Covid-19 accelerated the decline of high streets and town centres, which had already been suffering due to the increased adoption of online shopping. Shopping centres have fared better than many high streets, although a continuation of this trend is unclear. The pandemic also made working from home and online meetings the norm. With fewer people visiting cities and towns to work and shop, this has left a void in areas once characterised by bustling offices and shops.

High street recovery, particularly in larger cities and towns, is now dependent largely on workers returning to the office, replenishing demand for local services. However, this may never reach pre-pandemic levels as the right to request flexible working becomes commonplace. Cities and towns will therefore need support to rethink the purpose of their centres, with the ‘15 minute city’ concept that creates environments that mix places for work, living and recreation beginning to gain traction. 

Office space will need to be transformed to harness collaboration and creativity, with less space devoted to tasks that could be undertaken remotely. Therefore, a rise in town centre remodelling is anticipated as sites are remodelled for post-pandemic working. Businesses need to seek out opportunities to participate in this expected wave.

Sustainability matters

Sustainability issues continue to be critical in boardrooms, with increasing stakeholder pressures from investors, customers, end consumers, regulatory bodies, supply chain partners, competitors and employees. A growing number of customers are pressuring construction companies to design and build more eco-friendly structures, in particular in the public sector. As demand builds, investors are questioning traditional construction methods and materials and pushing for more sustainable business practices. In conjunction with labour shortages, sustainability factors are driving further innovation in MMC. 

Sustainability for building products can refer to the materials used (resource intensity, sustainable sourcing, use of recycled materials), manufacturing processes (water, carbon, energy), distribution and logistics, construction processes (e.g. energy efficiency, waste), sustainability whilst in use, and end-of-life considerations.
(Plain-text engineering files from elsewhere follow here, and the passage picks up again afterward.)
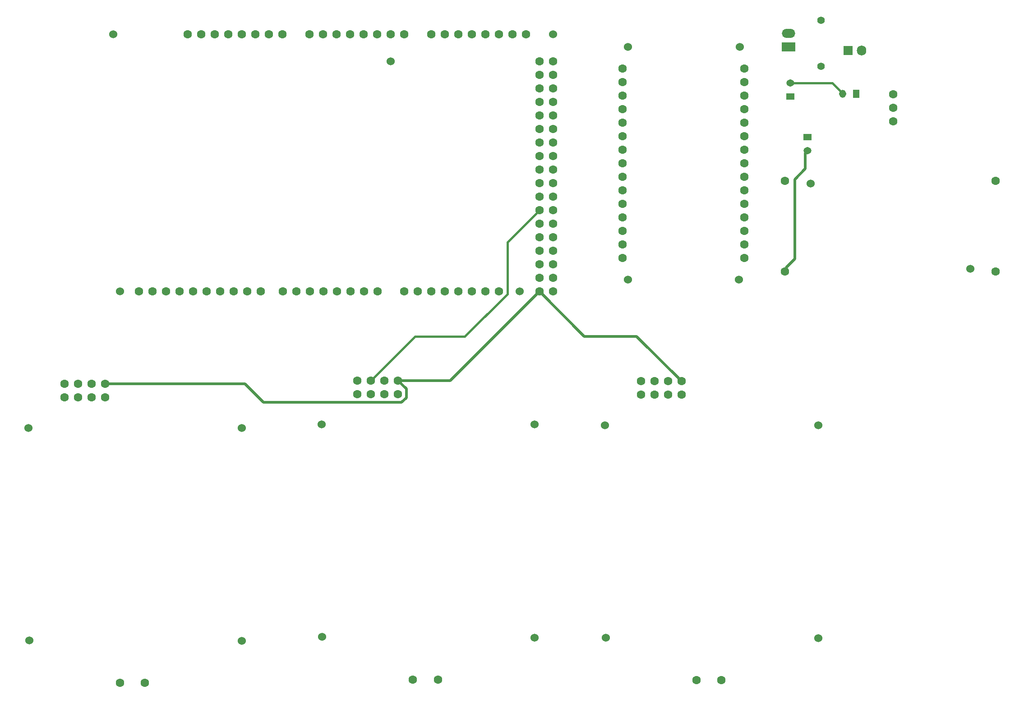
<source format=gtl>
G04*
G04 #@! TF.GenerationSoftware,Altium Limited,Altium Designer,21.8.1 (53)*
G04*
G04 Layer_Physical_Order=1*
G04 Layer_Color=255*
%FSLAX44Y44*%
%MOMM*%
G71*
G04*
G04 #@! TF.SameCoordinates,8ADACE41-6A2D-41FB-BF43-4A9E8EE8C82B*
G04*
G04*
G04 #@! TF.FilePolarity,Positive*
G04*
G01*
G75*
%ADD25C,0.5080*%
%ADD26C,0.3810*%
%ADD27R,1.7780X1.7780*%
%ADD28O,1.7780X1.9050*%
%ADD29R,1.3000X1.5000*%
%ADD30O,1.3000X1.5000*%
%ADD31R,1.5000X1.3000*%
%ADD32O,1.5000X1.3000*%
%ADD33C,1.6000*%
%ADD34C,1.5240*%
%ADD35C,1.4000*%
%ADD36R,2.5400X1.6510*%
%ADD37O,2.5400X1.6510*%
D25*
X1529527Y1010097D02*
X1549315Y1029885D01*
X1513389Y844614D02*
X1529527Y860751D01*
X1549315Y1029885D02*
Y1059222D01*
X1529527Y860751D02*
Y1010097D01*
X1511300Y836930D02*
X1513389Y839019D01*
Y844614D01*
X1553210Y1063117D02*
Y1064260D01*
X1549315Y1059222D02*
X1553210Y1063117D01*
X532310Y591440D02*
X791330D01*
X800480Y600590D02*
Y616840D01*
X784860Y632460D02*
X800480Y616840D01*
X791330Y591440D02*
X800480Y600590D01*
X882650Y632460D02*
X1050290Y800100D01*
X784860Y632460D02*
X882650D01*
X1232535Y715645D02*
X1316990Y631190D01*
X1134745Y715645D02*
X1232535D01*
X1050290Y800100D02*
X1134745Y715645D01*
X497640Y626110D02*
X532310Y591440D01*
X234950Y626110D02*
X497640D01*
D26*
X1599930Y1191260D02*
X1619250Y1171940D01*
Y1170940D02*
Y1171940D01*
X1521460Y1191260D02*
X1599930D01*
X816643Y715043D02*
X910225D01*
X990475Y795293D01*
X734060Y632460D02*
X816643Y715043D01*
X990475Y795293D02*
Y892685D01*
X1050290Y952500D01*
D27*
X1629410Y1252220D02*
D03*
D28*
X1654810D02*
D03*
D29*
X1644650Y1170940D02*
D03*
D30*
X1619250D02*
D03*
D31*
X1553210Y1089660D02*
D03*
X1521460Y1165860D02*
D03*
D32*
X1553210Y1064260D02*
D03*
X1521460Y1191260D02*
D03*
D33*
X1714500Y1169670D02*
D03*
Y1118870D02*
D03*
Y1144270D02*
D03*
X1906270Y836930D02*
D03*
Y1007110D02*
D03*
X1511300Y836930D02*
D03*
Y1007110D02*
D03*
X262890Y64770D02*
D03*
X158750Y626110D02*
D03*
Y600710D02*
D03*
X234950D02*
D03*
X209550D02*
D03*
X184150D02*
D03*
X234950Y626110D02*
D03*
X209550D02*
D03*
X184150D02*
D03*
X309880Y64770D02*
D03*
X812800Y71120D02*
D03*
X708660Y632460D02*
D03*
Y607060D02*
D03*
X784860D02*
D03*
X759460D02*
D03*
X734060D02*
D03*
X784860Y632460D02*
D03*
X759460D02*
D03*
X734060D02*
D03*
X859790Y71120D02*
D03*
X323850Y800100D02*
D03*
X349250D02*
D03*
X374650D02*
D03*
X400050D02*
D03*
X425450D02*
D03*
X450850D02*
D03*
X476250D02*
D03*
X501650D02*
D03*
X527050D02*
D03*
X389890Y1282700D02*
D03*
X847090D02*
D03*
X1050290Y800100D02*
D03*
X796290D02*
D03*
X568960D02*
D03*
X298450D02*
D03*
X415290Y1282700D02*
D03*
X440690D02*
D03*
X466090D02*
D03*
X491490D02*
D03*
X516890D02*
D03*
X542290D02*
D03*
X567690D02*
D03*
X643890D02*
D03*
X669290D02*
D03*
X694690D02*
D03*
X720090D02*
D03*
X745490D02*
D03*
X770890D02*
D03*
X796290D02*
D03*
X872490D02*
D03*
X897890D02*
D03*
X923290D02*
D03*
X948690D02*
D03*
X974090D02*
D03*
X999490D02*
D03*
X1024890D02*
D03*
X618490D02*
D03*
X1050290Y1231900D02*
D03*
X1075690D02*
D03*
X974090Y800100D02*
D03*
X948690D02*
D03*
X923290D02*
D03*
X897890D02*
D03*
X872490D02*
D03*
X847090D02*
D03*
X821690D02*
D03*
X746760D02*
D03*
X721360D02*
D03*
X695960D02*
D03*
X670560D02*
D03*
X645160D02*
D03*
X619760D02*
D03*
X594360D02*
D03*
X1075690Y1206500D02*
D03*
Y1181100D02*
D03*
Y1155700D02*
D03*
Y1130300D02*
D03*
Y1104900D02*
D03*
Y1079500D02*
D03*
Y1054100D02*
D03*
Y1028700D02*
D03*
Y1003300D02*
D03*
Y977900D02*
D03*
Y952500D02*
D03*
Y927100D02*
D03*
Y901700D02*
D03*
Y876300D02*
D03*
Y850900D02*
D03*
Y825500D02*
D03*
Y800100D02*
D03*
X1050290Y1206500D02*
D03*
Y1181100D02*
D03*
Y1155700D02*
D03*
Y1130300D02*
D03*
Y1104900D02*
D03*
Y1079500D02*
D03*
Y1054100D02*
D03*
Y1028700D02*
D03*
Y1003300D02*
D03*
Y977900D02*
D03*
Y952500D02*
D03*
Y927100D02*
D03*
Y901700D02*
D03*
Y876300D02*
D03*
Y850900D02*
D03*
Y825500D02*
D03*
X1344930Y69850D02*
D03*
X1240790Y631190D02*
D03*
Y605790D02*
D03*
X1316990D02*
D03*
X1291590D02*
D03*
X1266190D02*
D03*
X1316990Y631190D02*
D03*
X1291590D02*
D03*
X1266190D02*
D03*
X1391920Y69850D02*
D03*
X1206500Y1217930D02*
D03*
Y1192530D02*
D03*
Y1167130D02*
D03*
Y1141730D02*
D03*
Y1116330D02*
D03*
Y1090930D02*
D03*
Y1065530D02*
D03*
Y1040130D02*
D03*
Y1014730D02*
D03*
Y989330D02*
D03*
Y963930D02*
D03*
Y938530D02*
D03*
Y913130D02*
D03*
Y887730D02*
D03*
Y862330D02*
D03*
X1435100D02*
D03*
Y887730D02*
D03*
Y913130D02*
D03*
Y938530D02*
D03*
Y963930D02*
D03*
Y989330D02*
D03*
Y1014730D02*
D03*
Y1040130D02*
D03*
Y1065530D02*
D03*
Y1090930D02*
D03*
Y1116330D02*
D03*
Y1141730D02*
D03*
Y1167130D02*
D03*
Y1192530D02*
D03*
Y1217930D02*
D03*
D34*
X1559560Y1002030D02*
D03*
X1859280Y842010D02*
D03*
X491490Y543560D02*
D03*
X92710Y144780D02*
D03*
X91440Y543560D02*
D03*
X491490Y143510D02*
D03*
X1041400Y549910D02*
D03*
X642620Y151130D02*
D03*
X641350Y549910D02*
D03*
X1041400Y149860D02*
D03*
X262890Y800100D02*
D03*
X1013460D02*
D03*
X770890Y1231900D02*
D03*
X1075690Y1282700D02*
D03*
X250190D02*
D03*
X1573530Y548640D02*
D03*
X1174750Y149860D02*
D03*
X1173480Y548640D02*
D03*
X1573530Y148590D02*
D03*
X1424940Y821690D02*
D03*
X1426210Y1258570D02*
D03*
X1216660Y821690D02*
D03*
Y1258570D02*
D03*
D35*
X1578610Y1308481D02*
D03*
Y1222756D02*
D03*
D36*
X1517650Y1258570D02*
D03*
D37*
Y1283970D02*
D03*
M02*

</source>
The emissions caused by buildings (both embedded and through operations) are also coming under increased scrutiny. The UK government finally published its heat and buildings strategy in October, and while this doesn’t provide the concrete targets that some were hoping for, it does give a good outline of the government’s direction of travel on the path to net zero buildings. 

Challenges come when the decision-making process is complex and stakeholders are fragmented ― e.g. with price often still being prioritised. As the cost of building products continues to rise, construction companies need to plan and manage projects using cost-effective raw materials while ensuring that workers and heavy machinery are not sitting idle. If sustainable products are too expensive, project leaders may choose not to use them. Therefore, lowering the cost of sustainable products would make a significant difference in helping all stakeholders meet their sustainability goals. 

The way ahead

2021 has been a year of significant uncertainty for the building products sector, but also includes some real bright spots and growth opportunities. Though materials and labour shortages have had a significant impact, the economic rebound has been strong and demand fundamentals remain positive going into 2022.

Given that the outlook for demand is uncertain, and likely to be uneven across segments, scenario planning may help companies navigate this, considering upside and downside potential and the appropriate commercial and operational responses.

What is still certain is that the winners in the building products sector will be those companies that focus on:

  • Operational agility, to capture growth opportunities in light of ongoing operational challenges and an evolving marketplace
     
  • Ramping up digital capability ― both in customer-facing online channels to build brand awareness and in supporting B2B relationships, helping distribution partners improve digital effectiveness
     
  • Getting ahead of the sustainability agenda

We look forward to your perspectives on what is in store for the building products sector in 2022.